Generally, I must write what the market demands, and today that seems to be unambiguous stories that display tensions, historic context, “color,” resolution—all wrapped up neatly with a clear beginning and a definite ending. But any story about a family’s life can only be a segment chopped out of the middle of a continuing saga. I don’t know how Ernie’s story is going to end, because it hasn’t ended. But perhaps the examination of a childhood shadowed by violence can inform our understanding of why, as they grow up, some such children strike out at others or turn their rage on themselves.

When I went out to Jonesboro, Arkansas and Springfield, Oregon, the sites of school shootings, my new awareness caused me to look for violent homes there, too. I never really found out what went on, possibly because violence is usually a family secret.

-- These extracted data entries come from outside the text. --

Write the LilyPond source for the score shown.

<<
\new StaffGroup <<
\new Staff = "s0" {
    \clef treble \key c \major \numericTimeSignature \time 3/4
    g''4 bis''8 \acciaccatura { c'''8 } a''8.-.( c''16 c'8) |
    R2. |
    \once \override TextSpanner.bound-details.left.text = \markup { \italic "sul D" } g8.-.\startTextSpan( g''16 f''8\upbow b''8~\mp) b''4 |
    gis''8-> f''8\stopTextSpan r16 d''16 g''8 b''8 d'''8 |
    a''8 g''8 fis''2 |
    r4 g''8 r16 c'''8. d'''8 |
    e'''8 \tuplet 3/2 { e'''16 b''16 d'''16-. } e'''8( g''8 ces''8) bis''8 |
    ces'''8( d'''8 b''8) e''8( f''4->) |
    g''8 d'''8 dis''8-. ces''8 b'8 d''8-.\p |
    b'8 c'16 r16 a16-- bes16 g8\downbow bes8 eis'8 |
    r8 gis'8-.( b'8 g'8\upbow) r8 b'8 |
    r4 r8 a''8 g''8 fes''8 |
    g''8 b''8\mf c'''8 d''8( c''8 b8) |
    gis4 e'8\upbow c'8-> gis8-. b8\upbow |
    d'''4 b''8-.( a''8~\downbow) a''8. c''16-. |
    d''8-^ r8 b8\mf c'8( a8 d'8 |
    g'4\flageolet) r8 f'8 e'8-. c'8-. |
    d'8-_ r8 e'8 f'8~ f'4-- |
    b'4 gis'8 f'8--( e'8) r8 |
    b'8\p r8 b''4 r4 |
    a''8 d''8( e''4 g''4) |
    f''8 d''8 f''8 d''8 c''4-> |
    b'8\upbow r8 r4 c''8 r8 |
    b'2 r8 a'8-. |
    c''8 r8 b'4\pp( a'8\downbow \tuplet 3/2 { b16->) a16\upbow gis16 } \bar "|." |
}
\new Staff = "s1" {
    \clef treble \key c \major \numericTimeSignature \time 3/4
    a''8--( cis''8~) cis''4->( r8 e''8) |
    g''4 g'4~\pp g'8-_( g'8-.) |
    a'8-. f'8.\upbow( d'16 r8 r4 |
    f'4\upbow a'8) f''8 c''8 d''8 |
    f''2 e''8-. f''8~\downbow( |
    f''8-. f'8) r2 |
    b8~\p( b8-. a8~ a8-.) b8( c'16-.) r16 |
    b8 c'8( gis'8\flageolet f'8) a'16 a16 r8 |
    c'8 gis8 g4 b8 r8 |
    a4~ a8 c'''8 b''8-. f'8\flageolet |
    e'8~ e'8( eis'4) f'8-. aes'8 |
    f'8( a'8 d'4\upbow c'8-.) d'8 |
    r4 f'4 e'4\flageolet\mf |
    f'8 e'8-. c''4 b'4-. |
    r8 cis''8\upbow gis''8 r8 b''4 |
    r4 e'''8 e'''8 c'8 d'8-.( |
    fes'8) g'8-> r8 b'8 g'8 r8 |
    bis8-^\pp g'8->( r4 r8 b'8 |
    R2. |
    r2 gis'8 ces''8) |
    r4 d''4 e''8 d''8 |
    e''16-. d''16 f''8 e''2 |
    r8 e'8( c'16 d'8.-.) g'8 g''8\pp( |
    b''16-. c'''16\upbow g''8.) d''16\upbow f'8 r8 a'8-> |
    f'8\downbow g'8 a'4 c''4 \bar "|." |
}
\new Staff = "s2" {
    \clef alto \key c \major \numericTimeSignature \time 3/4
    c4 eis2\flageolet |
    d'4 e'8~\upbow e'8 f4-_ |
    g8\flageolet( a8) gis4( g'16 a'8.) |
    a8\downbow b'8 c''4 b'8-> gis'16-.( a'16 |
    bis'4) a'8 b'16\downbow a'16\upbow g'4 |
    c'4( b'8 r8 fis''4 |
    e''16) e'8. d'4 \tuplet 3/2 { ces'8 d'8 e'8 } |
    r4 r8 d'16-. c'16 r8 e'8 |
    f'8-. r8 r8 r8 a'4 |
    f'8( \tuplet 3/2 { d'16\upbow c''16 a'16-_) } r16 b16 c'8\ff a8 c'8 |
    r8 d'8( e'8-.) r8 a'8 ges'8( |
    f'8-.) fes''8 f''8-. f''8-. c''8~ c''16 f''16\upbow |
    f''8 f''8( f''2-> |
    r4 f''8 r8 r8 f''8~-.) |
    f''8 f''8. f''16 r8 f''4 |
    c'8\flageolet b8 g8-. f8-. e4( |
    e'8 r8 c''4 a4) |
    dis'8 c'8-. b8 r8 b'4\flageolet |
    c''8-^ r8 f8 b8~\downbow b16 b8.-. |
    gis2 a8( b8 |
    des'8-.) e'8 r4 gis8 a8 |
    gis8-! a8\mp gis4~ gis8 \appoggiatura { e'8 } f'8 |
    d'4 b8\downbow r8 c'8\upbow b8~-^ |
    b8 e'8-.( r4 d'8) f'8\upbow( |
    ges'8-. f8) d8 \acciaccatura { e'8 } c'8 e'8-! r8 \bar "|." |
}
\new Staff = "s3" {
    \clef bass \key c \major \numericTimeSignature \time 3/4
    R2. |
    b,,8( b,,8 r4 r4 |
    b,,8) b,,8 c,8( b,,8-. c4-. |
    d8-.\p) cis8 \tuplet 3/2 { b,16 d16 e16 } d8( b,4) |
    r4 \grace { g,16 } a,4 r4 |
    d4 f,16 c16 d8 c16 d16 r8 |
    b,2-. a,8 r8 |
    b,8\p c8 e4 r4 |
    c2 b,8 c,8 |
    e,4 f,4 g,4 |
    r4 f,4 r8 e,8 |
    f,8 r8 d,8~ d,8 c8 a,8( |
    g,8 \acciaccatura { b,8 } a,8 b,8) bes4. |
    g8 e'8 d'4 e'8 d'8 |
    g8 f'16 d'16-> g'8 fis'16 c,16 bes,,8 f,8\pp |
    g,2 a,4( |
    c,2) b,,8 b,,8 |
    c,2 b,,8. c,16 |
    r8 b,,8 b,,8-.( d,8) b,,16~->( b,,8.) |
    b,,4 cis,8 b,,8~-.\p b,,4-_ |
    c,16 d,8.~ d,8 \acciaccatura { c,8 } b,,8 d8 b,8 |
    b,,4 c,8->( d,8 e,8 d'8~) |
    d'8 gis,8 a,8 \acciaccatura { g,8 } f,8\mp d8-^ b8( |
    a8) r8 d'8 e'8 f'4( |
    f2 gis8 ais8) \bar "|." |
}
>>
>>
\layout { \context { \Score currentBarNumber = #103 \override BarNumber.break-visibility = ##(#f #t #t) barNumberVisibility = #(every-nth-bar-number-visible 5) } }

But make no mistake; we all live in the Vermont I couldn’t find on my map. That place of fear is in every one of the United States. It is the place where, without warning, loved ones—parents and mates and even children—can turn into monsters. The lessons from a few words and pictures are not easy ones to face, but they are important. Fear cripples. Every child counts. Every act has consequences. A slap at the wrong time can harm. A word at the right time can help. Children grow up. The slaps and the words will echo in the world we have to live in.

Claudia Glenn Dowling has been a staff writer at Life magazine for 15 years. A recent winner of the PASS Award from the National Council on Crime and Delinquency for “Women and Babies Behind Bars” (Life, September 1997), she has the greatest respect for the photographers with whom she has worked.